An individual infectious bacterium is spherical in shape, and about three-tenths of a micron in diameter.

"It usually requires liquid contact," Davis observed, "and usually invades a moist membranous tissue — the eye or the genital tract — as its target. Apparently, it doesn't survive very well airborne."

Chlamydia, Immune System Play Hide-and-Seek

Davis said the body's immune system cells "can't easily kill C. trachomatis.
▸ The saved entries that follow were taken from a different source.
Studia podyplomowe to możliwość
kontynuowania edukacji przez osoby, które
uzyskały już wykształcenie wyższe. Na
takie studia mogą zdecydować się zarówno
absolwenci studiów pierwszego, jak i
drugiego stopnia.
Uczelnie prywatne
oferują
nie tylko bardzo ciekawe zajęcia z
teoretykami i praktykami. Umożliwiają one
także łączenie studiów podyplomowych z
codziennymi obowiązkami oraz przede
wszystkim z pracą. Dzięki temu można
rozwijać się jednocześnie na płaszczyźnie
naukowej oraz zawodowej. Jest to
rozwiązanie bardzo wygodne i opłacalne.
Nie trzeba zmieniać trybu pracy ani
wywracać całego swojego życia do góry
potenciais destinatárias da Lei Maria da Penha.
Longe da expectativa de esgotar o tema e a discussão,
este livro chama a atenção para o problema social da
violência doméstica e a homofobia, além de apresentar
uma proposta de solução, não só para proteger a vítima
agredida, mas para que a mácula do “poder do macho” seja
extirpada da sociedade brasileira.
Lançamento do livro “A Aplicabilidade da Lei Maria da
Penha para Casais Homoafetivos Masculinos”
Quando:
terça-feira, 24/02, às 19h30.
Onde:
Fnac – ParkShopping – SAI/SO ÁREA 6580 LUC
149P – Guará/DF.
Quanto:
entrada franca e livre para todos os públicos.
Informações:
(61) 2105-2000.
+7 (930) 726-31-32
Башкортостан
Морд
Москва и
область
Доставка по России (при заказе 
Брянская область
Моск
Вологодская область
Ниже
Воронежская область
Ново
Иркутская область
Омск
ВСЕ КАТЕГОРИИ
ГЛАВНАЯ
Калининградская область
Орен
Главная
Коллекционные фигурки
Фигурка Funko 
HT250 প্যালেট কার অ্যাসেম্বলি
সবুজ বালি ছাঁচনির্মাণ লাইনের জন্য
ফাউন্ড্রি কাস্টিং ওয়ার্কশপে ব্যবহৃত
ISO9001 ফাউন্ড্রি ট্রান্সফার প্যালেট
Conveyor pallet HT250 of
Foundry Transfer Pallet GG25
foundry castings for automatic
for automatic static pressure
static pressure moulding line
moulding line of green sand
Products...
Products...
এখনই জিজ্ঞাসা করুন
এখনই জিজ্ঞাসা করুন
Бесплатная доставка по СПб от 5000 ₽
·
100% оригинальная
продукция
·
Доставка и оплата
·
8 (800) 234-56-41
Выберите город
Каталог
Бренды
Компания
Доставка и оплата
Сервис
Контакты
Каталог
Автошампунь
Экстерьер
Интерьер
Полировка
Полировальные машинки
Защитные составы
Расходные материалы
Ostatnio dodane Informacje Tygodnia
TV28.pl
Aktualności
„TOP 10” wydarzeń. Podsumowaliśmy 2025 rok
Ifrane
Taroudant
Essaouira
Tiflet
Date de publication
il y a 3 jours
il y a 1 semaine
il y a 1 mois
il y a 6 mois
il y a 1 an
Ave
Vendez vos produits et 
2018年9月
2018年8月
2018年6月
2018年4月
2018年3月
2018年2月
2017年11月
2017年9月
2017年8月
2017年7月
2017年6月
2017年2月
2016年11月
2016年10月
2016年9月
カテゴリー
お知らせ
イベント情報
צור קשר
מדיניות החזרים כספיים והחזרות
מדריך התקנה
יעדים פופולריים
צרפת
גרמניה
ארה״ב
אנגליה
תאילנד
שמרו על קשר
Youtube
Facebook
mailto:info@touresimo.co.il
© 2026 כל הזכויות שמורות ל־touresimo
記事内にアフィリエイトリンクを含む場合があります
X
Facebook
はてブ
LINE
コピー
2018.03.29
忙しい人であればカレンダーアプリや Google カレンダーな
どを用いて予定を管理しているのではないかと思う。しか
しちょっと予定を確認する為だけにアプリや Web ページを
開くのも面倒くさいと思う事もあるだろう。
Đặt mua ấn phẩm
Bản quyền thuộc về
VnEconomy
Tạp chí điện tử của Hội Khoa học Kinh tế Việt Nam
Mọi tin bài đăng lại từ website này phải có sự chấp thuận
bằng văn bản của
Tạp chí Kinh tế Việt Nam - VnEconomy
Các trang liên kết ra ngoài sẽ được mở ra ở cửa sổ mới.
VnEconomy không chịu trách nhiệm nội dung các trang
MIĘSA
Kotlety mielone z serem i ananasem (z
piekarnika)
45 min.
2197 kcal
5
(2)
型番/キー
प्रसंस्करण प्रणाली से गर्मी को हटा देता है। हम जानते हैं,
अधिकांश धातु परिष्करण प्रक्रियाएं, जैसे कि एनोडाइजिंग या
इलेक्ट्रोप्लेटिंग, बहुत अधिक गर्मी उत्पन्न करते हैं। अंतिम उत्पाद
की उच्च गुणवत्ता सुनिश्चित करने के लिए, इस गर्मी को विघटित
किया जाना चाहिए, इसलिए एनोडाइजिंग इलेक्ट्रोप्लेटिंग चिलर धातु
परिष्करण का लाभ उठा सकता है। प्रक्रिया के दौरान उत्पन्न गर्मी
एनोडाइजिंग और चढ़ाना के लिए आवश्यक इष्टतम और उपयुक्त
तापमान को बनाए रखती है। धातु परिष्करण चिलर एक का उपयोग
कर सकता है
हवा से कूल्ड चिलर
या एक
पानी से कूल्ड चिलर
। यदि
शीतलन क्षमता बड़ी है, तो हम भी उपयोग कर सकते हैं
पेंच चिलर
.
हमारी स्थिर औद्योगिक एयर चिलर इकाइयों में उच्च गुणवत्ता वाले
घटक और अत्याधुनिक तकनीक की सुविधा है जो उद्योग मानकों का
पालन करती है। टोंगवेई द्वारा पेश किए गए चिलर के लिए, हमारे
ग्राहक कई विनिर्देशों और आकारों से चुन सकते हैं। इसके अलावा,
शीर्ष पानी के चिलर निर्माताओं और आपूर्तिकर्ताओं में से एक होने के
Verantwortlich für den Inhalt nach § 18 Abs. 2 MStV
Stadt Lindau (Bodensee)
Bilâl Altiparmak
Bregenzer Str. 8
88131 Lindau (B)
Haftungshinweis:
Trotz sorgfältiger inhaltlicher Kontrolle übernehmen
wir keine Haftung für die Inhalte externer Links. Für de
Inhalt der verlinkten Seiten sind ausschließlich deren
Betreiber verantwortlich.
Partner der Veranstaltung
We can fight it off, but it stays pretty well hidden, and sometimes can escape into a neighboring cell before being caught."

A separate chlamydial species, C. pneumoniae, which is particularly good at escaping detection, goes after the lungs and upper respiratory tract.

Davis and his genome-sequencing co-authors have almost finished sequencing C. pneumoniae, "but it's not quite ready for publication yet." They've also finished the Arabidopsis thaliana plant-model genome, and are well along on the infective fungus Candida albicans.

"C. trachomatis doesn't actually cause too many adverse effects on the person," Davis pointed out. "That's why people don't know they're infected. But it probably is an associated factor for other venereal diseases, including the fact that it may increase the chances of acquiring HIV.

"And there may be yet other medical consequences," he continued. "For example, C. pneumoniae has now been associated with atherosclerotic plaque — that is, heart disease. And there are even suspicions that it may be the triggering event.